WHAT THIS TASK INVOLVES
Please write out the text of the entries below, substituting "X" for "Twitter" and changing nothing else. Leave the pictures out of your answer.

TASK INPUTS
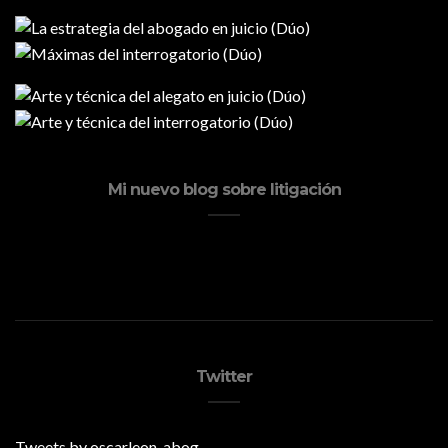
Mi nuevo blog sobre litigación
Twitter
Tweets by oscarleon_abog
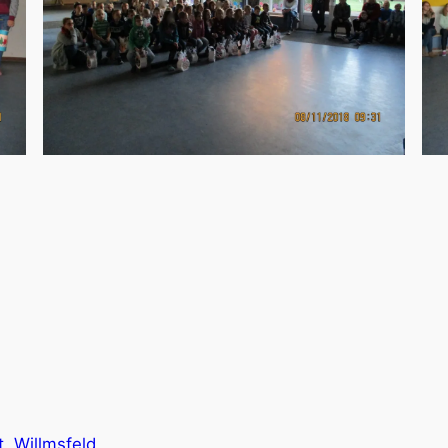
t
Willmsfeld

ANSWER TO THIS EXERCISE
Mi nuevo blog sobre litigación
X
Tweets by oscarleon_abog
t
Willmsfeld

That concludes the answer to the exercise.